## Passage provided
= = = = =

GPO RELEASES THE OFFICAL DIGITAL & PRINT VERSIONS OF THE SENATE CIA REPORT

WASHINGTON – – The U.S. Government Printing Office (GPO) makes available the official and authentic digital and print versions of the Report of the Senate Select Committee on Intelligence Committee Study of the Central Intelligence Agency’s Detention and Interrogation Program, together with a forward by Chairman Feinstein and Additional and Minority Views (Senate Report 113-288).

This document comprises the declassified Executive Summary and Findings and Conclusions, including declassified additional and minority views. The full classified report will be maintained by the Committee and has been provided to the Executive Branch for dissemination to all relevant agencies.


The release of the Senate’s Study of the CIA’s Detention and Interrogation Program presents some interesting issues for government documents collections.

Issues

There are 3 separate documents and they are easily findable on the web on different web sites, but not all sites have all 3 documents and the the different copies of the individual documents are not the same.

= = = = =

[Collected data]

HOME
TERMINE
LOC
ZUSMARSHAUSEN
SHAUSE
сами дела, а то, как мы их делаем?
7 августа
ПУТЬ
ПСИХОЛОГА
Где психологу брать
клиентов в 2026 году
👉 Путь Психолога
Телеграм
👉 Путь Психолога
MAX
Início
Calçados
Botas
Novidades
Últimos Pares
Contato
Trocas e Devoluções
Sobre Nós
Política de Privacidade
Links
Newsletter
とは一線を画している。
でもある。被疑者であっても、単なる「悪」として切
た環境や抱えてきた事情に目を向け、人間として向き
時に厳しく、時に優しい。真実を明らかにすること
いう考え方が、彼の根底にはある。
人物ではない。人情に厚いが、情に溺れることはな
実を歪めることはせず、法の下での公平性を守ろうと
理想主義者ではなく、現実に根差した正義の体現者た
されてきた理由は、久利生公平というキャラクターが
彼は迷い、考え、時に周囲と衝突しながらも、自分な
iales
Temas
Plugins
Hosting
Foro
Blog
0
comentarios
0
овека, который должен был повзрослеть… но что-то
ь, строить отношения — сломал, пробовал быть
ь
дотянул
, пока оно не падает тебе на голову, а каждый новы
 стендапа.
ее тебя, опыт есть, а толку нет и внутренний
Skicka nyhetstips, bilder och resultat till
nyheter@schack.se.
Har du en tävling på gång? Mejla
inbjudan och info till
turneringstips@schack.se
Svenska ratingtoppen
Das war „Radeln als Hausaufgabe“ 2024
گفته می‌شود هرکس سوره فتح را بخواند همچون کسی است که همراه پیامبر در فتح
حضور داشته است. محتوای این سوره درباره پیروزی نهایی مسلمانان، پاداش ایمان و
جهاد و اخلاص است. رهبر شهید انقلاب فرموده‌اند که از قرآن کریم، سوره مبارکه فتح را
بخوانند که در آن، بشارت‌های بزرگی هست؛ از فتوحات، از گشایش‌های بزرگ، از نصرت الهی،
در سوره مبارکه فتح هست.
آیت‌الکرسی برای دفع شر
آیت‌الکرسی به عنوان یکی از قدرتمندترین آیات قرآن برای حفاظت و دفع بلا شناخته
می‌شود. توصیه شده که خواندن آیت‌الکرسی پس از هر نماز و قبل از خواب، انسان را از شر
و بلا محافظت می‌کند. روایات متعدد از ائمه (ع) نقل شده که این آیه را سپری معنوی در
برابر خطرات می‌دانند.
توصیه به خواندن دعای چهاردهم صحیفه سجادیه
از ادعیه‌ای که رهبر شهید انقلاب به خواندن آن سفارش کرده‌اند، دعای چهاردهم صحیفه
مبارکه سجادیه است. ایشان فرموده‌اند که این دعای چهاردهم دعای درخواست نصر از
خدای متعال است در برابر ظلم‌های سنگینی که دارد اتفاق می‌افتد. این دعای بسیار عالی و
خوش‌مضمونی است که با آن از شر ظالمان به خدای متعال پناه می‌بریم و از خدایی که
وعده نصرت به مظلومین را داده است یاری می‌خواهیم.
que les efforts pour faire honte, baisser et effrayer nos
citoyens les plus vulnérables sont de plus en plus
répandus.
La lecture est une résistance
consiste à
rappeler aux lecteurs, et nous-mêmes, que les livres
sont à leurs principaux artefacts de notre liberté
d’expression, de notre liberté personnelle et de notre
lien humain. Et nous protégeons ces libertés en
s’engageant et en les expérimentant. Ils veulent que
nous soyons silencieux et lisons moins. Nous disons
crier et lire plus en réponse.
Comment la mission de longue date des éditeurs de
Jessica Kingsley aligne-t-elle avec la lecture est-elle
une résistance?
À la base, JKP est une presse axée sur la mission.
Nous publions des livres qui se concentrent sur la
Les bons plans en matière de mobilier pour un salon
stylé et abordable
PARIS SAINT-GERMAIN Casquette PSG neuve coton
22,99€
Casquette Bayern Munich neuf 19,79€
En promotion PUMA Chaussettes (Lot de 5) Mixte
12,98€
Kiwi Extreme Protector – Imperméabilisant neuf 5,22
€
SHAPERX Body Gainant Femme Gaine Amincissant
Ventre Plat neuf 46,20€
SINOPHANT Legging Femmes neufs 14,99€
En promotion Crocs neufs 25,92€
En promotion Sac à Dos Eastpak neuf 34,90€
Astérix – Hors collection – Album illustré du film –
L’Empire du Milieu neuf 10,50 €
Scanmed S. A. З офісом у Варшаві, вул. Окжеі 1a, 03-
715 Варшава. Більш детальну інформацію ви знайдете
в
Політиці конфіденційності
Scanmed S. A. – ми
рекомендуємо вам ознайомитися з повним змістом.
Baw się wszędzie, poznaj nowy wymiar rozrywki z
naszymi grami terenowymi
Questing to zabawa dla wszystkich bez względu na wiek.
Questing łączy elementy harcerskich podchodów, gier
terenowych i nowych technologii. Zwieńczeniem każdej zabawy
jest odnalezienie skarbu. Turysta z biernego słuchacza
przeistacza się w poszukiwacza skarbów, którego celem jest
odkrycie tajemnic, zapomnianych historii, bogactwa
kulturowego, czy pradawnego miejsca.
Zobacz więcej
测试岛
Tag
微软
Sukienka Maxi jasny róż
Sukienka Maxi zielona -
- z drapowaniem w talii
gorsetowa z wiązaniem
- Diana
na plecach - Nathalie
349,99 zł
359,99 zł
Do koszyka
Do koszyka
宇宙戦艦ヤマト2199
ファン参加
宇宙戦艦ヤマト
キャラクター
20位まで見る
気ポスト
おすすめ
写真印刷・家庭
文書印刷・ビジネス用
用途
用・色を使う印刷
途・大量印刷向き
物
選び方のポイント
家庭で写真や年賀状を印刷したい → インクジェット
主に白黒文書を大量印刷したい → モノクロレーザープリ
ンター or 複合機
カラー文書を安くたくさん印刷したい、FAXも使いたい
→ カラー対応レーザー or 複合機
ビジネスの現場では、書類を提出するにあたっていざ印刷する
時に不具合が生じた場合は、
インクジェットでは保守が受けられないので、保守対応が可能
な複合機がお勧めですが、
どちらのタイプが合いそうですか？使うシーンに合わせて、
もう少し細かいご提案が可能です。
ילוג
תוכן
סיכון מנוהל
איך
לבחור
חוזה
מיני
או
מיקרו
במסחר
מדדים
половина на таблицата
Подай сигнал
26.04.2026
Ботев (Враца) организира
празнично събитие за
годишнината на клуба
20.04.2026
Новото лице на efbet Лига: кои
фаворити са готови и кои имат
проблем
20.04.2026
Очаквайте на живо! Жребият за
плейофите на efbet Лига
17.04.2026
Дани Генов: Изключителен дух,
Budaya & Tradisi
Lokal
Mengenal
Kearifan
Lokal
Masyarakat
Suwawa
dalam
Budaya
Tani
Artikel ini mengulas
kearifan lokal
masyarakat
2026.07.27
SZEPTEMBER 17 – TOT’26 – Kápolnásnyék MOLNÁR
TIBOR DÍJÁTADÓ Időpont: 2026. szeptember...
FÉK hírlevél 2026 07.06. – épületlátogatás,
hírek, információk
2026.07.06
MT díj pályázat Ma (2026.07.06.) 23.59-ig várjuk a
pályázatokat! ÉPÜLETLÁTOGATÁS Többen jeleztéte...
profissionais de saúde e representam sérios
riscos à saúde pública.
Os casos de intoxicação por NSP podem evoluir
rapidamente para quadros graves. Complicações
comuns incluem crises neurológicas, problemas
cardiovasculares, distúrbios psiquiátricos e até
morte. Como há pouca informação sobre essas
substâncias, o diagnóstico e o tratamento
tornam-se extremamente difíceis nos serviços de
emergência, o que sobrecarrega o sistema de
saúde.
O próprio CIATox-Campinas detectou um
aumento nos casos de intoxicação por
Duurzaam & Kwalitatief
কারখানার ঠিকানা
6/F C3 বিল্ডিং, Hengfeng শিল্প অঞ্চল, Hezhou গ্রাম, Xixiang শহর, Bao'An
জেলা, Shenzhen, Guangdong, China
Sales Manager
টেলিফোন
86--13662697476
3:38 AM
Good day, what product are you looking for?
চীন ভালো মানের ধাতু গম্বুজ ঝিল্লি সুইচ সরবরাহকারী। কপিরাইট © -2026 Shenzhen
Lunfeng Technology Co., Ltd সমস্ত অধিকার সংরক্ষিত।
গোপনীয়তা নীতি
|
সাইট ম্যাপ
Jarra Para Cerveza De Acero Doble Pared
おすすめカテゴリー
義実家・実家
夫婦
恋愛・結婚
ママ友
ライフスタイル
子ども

= = = = =

## Request 1
Reproduce the stretch of the passage about the Senate CIA report from "The release of" through "government documents collections.".
## Request 2
According to the passage about the Senate CIA report, what Senate Report number does the released document carry?
## Request 3
Pick up the passage about the Senate CIA report after its final sentence and carry it onward.
The listing is material separate from the passage about the Senate CIA report.

## Reply 1
The release of the Senate’s Study of the CIA’s Detention and Interrogation Program presents some interesting issues for government documents collections.

## Reply 2
Senate Report 113-288.

## Reply 3
The “official” copies are (at least today) listed on the home page of Senate Committee’s web site [see below)], but are not listed on the Committee’s Publications Page or its Press Release page – perhaps because the report is not an official committee document with an assigned “Document” or “Report” number. Presumably it will not be in FDsys unless or until it gets an official Document or Report designation.

(Why isn’t it “official”? The report was initially intended to be a full committee report. In 2009 the Committee voted 14–1 to initiate the study. But in 2009 Republicans on the Committee withdrew from active participation in the study.)

My speculation is that the different PDF files that you can find on the web are slightly different because each one was produced by scanning a paper copy with different software. I do not know if the Committee only distributed a paper copy but I do know that even its own PDF copy is (apparently) a scanned copy. (You can tell because, if you try to copy the text from the PDF, you will discover that it is badly OCR’d (optical character recognition) text. For example, the digital text of names of Senators is sometimes badly converted: Chambliss becomes “CHAMBUSS” and Rubio becomes “Rvbio”). The official copies were created using Adobe PDF Scan Library 3.1 and ScandAll PRO V2.0.12.

Official Reports and Statements

The Senate Select Committee on Intelligence currently has links to three documents on its home page.

The CIA has its own responses to the report, currently listed on its Reports page.

Other official statements.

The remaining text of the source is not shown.